Exercise brief:
Begin at the line that contains "Highlight **liver**." and stop after the last line of the records. Arrange those lines as a numbered list, leaving out any blank lines.

Data lines:
Start

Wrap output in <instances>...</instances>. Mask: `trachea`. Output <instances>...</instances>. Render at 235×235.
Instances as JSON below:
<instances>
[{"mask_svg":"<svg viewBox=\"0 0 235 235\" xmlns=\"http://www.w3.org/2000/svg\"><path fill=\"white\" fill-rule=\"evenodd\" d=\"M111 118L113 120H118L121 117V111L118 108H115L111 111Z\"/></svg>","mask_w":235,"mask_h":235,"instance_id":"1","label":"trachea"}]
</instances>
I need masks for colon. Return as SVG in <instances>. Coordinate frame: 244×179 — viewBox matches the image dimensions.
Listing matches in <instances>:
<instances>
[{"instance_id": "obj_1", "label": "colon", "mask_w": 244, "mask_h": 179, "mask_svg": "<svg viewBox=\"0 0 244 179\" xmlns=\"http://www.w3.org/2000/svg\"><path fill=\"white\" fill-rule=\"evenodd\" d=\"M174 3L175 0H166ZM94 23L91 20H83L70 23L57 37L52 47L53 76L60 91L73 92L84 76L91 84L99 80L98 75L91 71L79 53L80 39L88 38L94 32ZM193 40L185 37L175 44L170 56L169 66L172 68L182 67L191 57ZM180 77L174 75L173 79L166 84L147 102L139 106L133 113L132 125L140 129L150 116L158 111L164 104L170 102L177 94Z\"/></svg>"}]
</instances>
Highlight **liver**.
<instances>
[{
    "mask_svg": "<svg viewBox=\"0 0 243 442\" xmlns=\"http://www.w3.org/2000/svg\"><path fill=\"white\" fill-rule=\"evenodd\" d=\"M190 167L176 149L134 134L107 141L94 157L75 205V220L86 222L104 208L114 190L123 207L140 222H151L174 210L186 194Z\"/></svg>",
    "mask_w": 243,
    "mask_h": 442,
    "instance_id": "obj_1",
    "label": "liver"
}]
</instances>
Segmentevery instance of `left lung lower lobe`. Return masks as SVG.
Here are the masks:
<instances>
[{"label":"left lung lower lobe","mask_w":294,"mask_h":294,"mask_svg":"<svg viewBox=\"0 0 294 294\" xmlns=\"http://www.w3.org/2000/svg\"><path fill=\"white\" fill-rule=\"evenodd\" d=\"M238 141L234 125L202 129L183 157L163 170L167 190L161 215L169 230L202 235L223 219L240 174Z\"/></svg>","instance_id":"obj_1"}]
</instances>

End

Answer for the task:
1. Highlight **liver**.
2. <instances>
3. [{
4.     "mask_svg": "<svg viewBox=\"0 0 243 442\" xmlns=\"http://www.w3.org/2000/svg\"><path fill=\"white\" fill-rule=\"evenodd\" d=\"M190 167L176 149L134 134L107 141L94 157L75 205V220L86 222L104 208L114 190L123 207L140 222H151L174 210L186 194Z\"/></svg>",
5.     "mask_w": 243,
6.     "mask_h": 442,
7.     "instance_id": "obj_1",
8.     "label": "liver"
9. }]
10. </instances>
11. Segmentevery instance of `left lung lower lobe`. Return masks as SVG.
12. Here are the masks:
13. <instances>
14. [{"label":"left lung lower lobe","mask_w":294,"mask_h":294,"mask_svg":"<svg viewBox=\"0 0 294 294\" xmlns=\"http://www.w3.org/2000/svg\"><path fill=\"white\" fill-rule=\"evenodd\" d=\"M238 141L234 125L202 129L183 157L163 170L167 190L161 215L169 230L202 235L223 219L240 174Z\"/></svg>","instance_id":"obj_1"}]
15. </instances>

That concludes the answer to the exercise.